> [YOUR ASSIGNMENT]
Using the Magneto comments, mark each statement yes or no and quote the words that decide it: 1. One commenter has been reading through the Silver Age Marvel comics. 2. Before Claremont, Magneto had a sympathetic backstory. 3. One commenter's profile pic comes from the anime version of Marvel's Tomb of Dracula.

> [EXTRACT TO READ]
Oh lord Magneto. I can feel his rage on deep level at times. The constant face of injustice is rough and when you have been hurt so much it can be hard to see the good in others. Like to truly know pain. A life of trauma makes magneto relatable because who wouldn't want the power to save people like yourself who have been wrong for having the temerity of being born different? Like I want to believe in Charles world of course, but good lord it's so hard at times. Give me an astroid I can escape to lol.

100%. Magneto is such a great character because you never question what has pushed him to the point he is. You just GET it if you're marginalized. And his politics are generally way better than Charles - flirtations with megalomania be damned.

I've been reading through all the Silver Age Marvel comics and back then, pre-Claremont, Magneto is still a cackling master villain type with no backstory or sympathetic traits... and he still comes off better than Xavier. At least he wasn't wiping everyone's mind for no goddamn reason. Silver Age Marvel's relationship with authority figures is intensely weird.

That cycle of frustration and self-loathing is a very familiar thing for superhero comics readers. I've been through many rounds of it by now. By now I'm at peace with the fact that I'll never be able to permanently "quit" comics. I've learned to just pay attention to the things that matter to me (weird old bullshit, a lot of the time) and ignore everything else, and most of the fandom, and am much happier that way.

(Profile pic is from the anime version of Marvel's Tomb of Dracula, of course.)

> [INFORMATION PROVIDED]

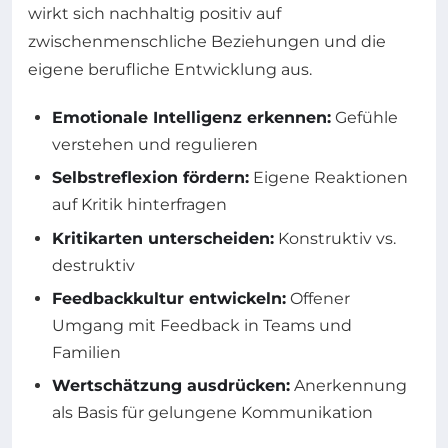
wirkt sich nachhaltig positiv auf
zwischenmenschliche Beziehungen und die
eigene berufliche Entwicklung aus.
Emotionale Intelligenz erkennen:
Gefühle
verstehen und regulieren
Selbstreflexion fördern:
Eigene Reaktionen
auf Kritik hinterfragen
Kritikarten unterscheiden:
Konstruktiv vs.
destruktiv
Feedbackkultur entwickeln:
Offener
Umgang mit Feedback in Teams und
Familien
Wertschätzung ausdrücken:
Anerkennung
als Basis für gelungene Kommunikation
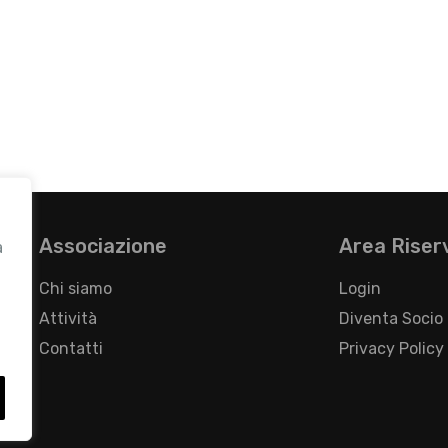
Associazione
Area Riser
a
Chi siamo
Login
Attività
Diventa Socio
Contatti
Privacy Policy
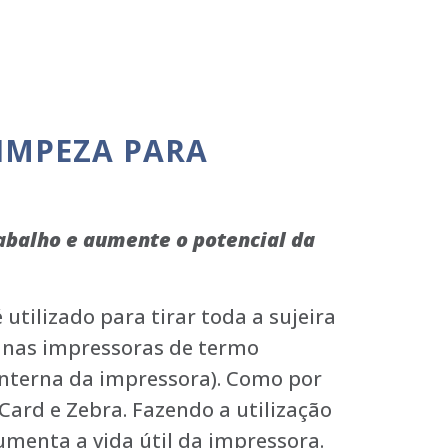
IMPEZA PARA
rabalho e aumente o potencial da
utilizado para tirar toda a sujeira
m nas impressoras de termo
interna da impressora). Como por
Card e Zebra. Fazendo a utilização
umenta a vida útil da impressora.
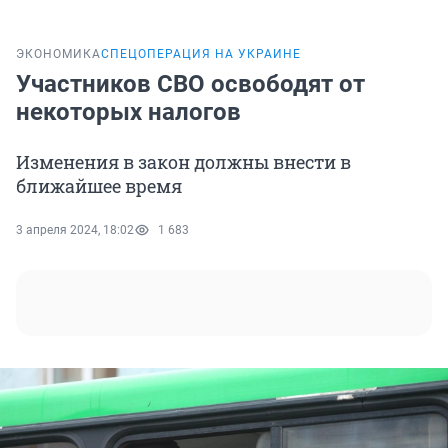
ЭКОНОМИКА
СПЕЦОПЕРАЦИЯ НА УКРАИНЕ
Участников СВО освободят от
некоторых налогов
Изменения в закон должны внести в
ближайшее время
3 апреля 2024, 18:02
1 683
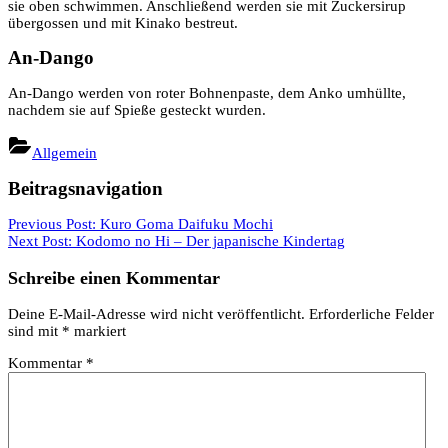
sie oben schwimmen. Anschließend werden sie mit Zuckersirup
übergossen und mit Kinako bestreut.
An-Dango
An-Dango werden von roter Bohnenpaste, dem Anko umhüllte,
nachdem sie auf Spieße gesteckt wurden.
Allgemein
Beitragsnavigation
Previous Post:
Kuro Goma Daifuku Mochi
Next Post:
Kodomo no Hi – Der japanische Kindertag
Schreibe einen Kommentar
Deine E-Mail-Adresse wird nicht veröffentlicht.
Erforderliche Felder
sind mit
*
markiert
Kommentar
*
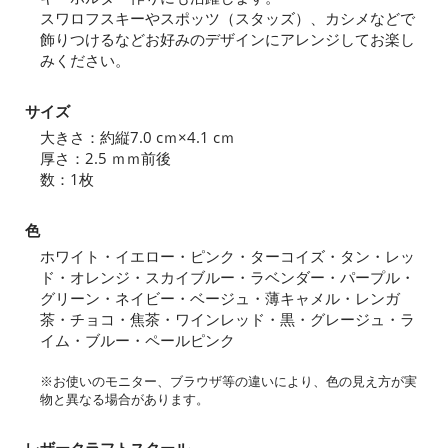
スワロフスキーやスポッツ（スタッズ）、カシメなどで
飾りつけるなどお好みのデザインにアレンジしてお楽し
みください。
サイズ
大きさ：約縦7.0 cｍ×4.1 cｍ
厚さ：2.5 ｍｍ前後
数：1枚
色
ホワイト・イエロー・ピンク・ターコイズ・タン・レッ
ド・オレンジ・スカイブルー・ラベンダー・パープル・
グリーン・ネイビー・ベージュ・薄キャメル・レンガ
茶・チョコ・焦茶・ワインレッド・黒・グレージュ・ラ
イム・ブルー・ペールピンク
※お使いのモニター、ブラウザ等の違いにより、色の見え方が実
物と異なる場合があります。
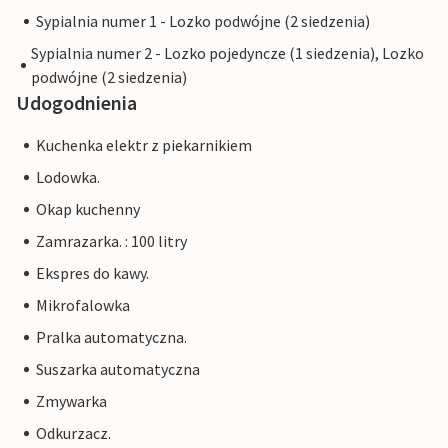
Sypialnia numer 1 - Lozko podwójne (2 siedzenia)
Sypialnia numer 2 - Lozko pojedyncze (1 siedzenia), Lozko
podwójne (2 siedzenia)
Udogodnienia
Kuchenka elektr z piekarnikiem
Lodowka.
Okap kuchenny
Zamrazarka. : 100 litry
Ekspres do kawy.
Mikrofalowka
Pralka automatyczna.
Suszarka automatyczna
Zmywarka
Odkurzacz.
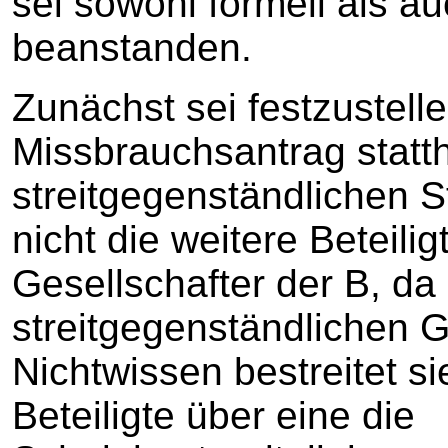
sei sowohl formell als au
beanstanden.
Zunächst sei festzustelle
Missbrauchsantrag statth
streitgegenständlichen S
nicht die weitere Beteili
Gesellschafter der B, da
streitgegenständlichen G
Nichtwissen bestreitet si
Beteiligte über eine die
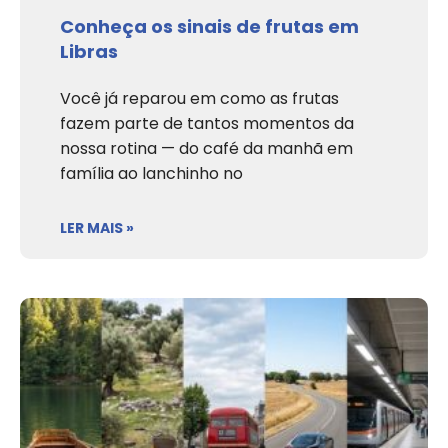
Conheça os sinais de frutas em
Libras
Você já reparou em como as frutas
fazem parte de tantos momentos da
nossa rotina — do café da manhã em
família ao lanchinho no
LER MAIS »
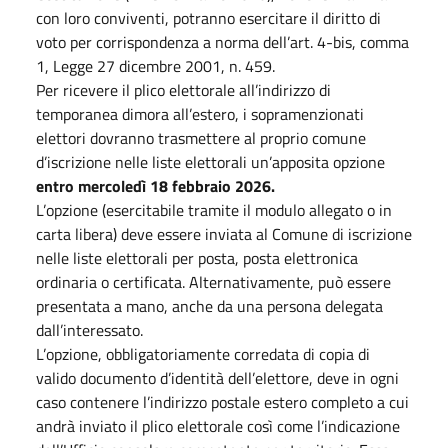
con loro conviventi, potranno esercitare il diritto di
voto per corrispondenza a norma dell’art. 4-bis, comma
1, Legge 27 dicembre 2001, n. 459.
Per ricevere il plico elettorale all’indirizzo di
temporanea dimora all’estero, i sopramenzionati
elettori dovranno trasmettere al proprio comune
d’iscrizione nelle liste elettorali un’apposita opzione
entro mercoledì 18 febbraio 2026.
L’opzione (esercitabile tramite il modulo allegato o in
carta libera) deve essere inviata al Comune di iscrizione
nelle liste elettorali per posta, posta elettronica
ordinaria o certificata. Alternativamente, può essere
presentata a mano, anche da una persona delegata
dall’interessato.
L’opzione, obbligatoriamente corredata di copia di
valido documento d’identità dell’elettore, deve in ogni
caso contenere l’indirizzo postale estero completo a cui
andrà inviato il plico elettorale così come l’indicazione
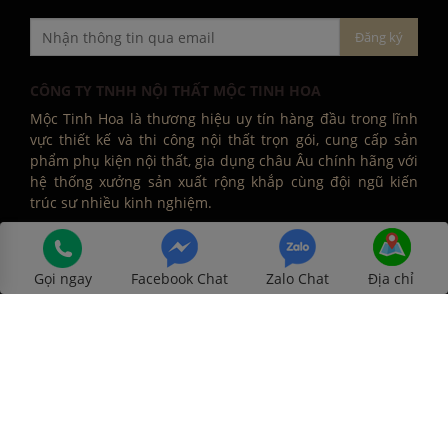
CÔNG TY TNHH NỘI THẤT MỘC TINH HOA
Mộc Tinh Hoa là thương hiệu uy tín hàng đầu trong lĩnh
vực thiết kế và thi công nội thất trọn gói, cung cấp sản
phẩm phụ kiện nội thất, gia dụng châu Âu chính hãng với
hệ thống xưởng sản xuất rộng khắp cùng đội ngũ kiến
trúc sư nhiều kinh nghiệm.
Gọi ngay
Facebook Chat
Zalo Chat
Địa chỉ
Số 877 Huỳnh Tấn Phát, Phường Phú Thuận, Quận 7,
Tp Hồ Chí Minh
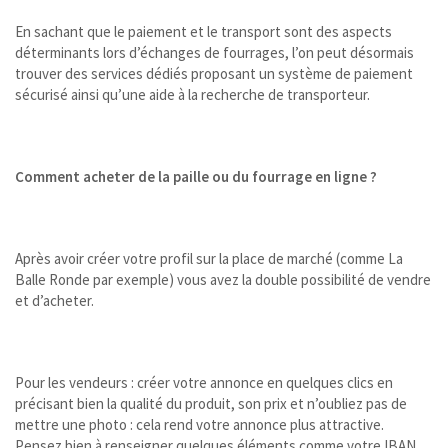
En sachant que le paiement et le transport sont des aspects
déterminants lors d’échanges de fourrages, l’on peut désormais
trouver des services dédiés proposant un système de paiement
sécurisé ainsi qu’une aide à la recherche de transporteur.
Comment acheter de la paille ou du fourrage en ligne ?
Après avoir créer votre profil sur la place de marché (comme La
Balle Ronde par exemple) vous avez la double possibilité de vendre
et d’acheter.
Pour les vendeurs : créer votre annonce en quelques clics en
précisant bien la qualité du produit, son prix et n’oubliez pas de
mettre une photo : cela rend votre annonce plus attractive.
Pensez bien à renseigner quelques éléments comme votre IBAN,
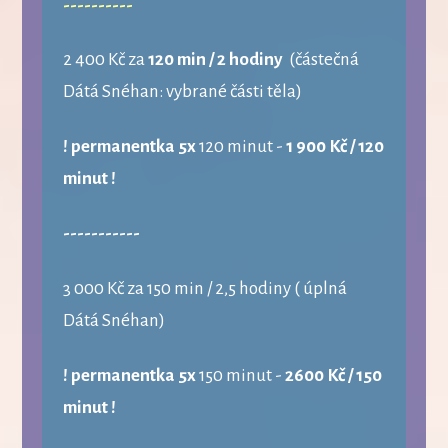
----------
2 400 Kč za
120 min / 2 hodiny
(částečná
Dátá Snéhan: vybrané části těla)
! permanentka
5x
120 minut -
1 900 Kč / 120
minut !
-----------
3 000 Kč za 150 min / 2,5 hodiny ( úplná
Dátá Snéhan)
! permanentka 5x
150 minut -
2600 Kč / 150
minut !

> [TASK RESPONSE]
1. Yes: "I've been reading through all the Silver Age Marvel comics"
2. No: "Magneto is still a cackling master villain type with no backstory or sympathetic traits"
3. Yes: "Profile pic is from the anime version of Marvel's Tomb of Dracula"